L’aîné, André, est mort en 1802 : il ne lui aura manqué que trois semaines pour fêter son premier anniversaire. Le nom de ses parents, tel qu’il est consigné dans son acte de sépulture, n’est pas alors PACIOREK, mais SZYIA. Ce qui nous mènera tout droit ensuite vers le décès de la mère Marcianne SZYIA, le 23 mars 1836, toujours à Cegielnia. Et ce qui nous fera aussi découvrir, vivant dans la même localité et dans les mêmes années, un Woïtek SZYIA dit SZYMCZAK, deux fois marié, qu’on verrait assez bien comme oncle de Rosalie …
Quant au second, Michel, mort âgé d’un an et dix mois en 1807, le contenu de son acte de décès permet pour ainsi dire une validation inespérée de l’hypothèse : les parents sont, cette fois, appelés ZAGRODZKI, ce qui fait resurgir un radical GROD qu’à la vérité on n’attendait plus !
Une pièce manque pourtant au dossier: le décès du père. Pierre sort du champ d’observation après 1807, on ignore pourquoi. Faut-il en appeler à la » grande histoire » ? Cette année-là est marquée par la fondation, voulue par Napoléon, d’un grand-duché de Varsovie placé sous administration française, incluant la Poznanie et la terre de Koźmin, et les retombées en termes d’imposition, de conscription et de service militaire ont été immédiatement ressenties … Jusqu’à quel point ces retombées ont pu concerner le père de Rosalie, ceci reste toutefois un mystère.
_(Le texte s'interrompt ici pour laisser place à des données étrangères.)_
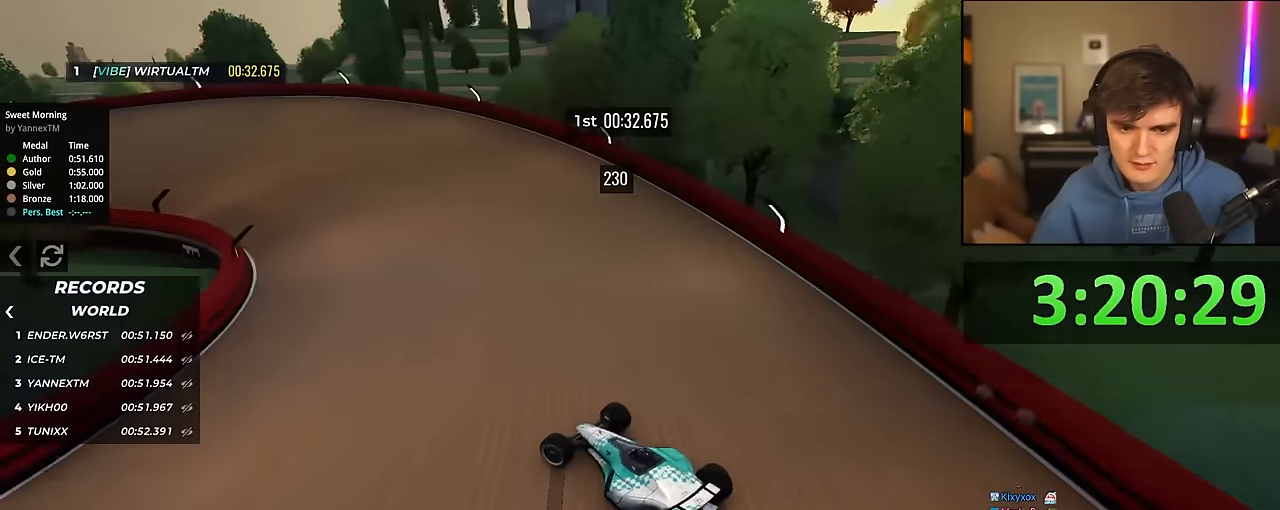
{"keys": ["left", "up"], "events": [[117, "left", "up"], [200, "left", "down"], [250, "left", "up"], [433, "left", "down"]]}
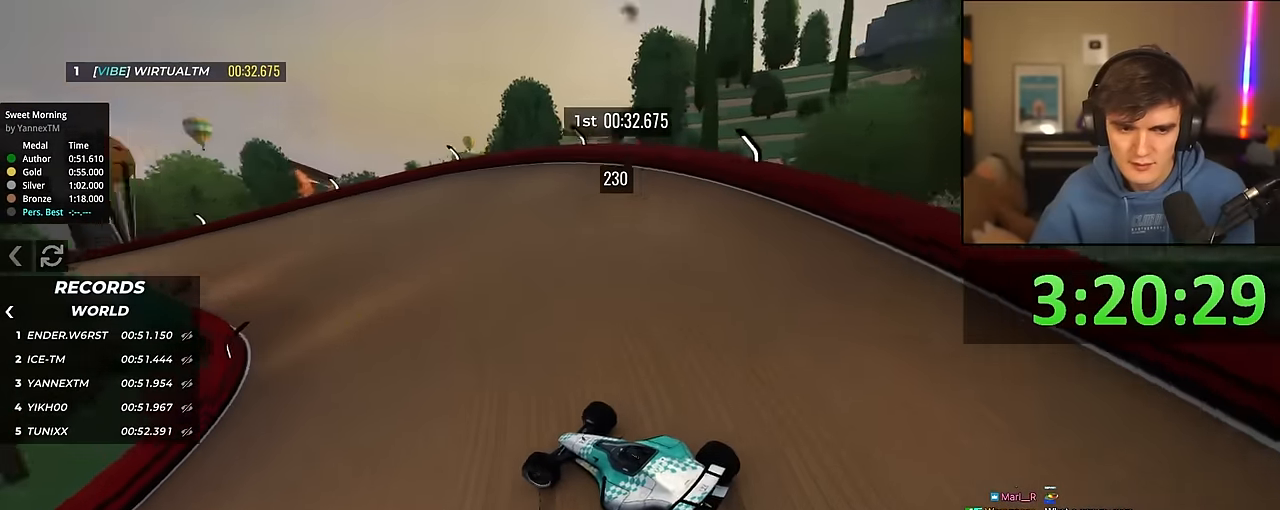
{"keys": ["up"], "events": [[83, "left", "up"], [133, "left", "down"], [267, "left", "up"], [367, "left", "down"], [500, "left", "up"]]}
Quoi qu’il en soit, l’idée que Rosalie ait été élevée par une mère très tôt laissée seule, et très jeune (elle serait née vers 1786 d’après son acte de décès), semble devoir être retenue.
Une jeune femme restée seule, sauf cas d’abandon par le mari, a vocation au remariage rapide. Or, est signalé à Cegielnia, en août 1815, un couple Roch et Marcianne SZYMURA, à l’occasion du baptême de leur unique fils Barthélémy (décédé en 1817). Roch qui avait épousé en 1784 Sophie KACZMARZANKA, la perdit en novembre 1813, et se remaria, probablement en 1814, avec cette Marcianne qu’il serait tentant d’assimiler à la veuve de Pierre PACIOREK alias ZAGRODZKI alias SZYIA. Ce scénario est d’autant plus vraisemblable que c’est sous le nom de SZYMCZAK que fut rédigé l’acte de décès de Roch, en décembre 1826, et l’on a évoqué plus haut la figure d’un Woïtek SZYIA dit SZYMCZAK, qui suggère d’établir un lien entre ces deux noms. Si ces conclusions sont exactes, alors Marcianne aurait épousé un veuf beaucoup plus âgé qu’elle, même si l’on retire à Roch quelques-unes des 80 années (les chiffres ronds étant suspects) dont il est crédité à sa mort.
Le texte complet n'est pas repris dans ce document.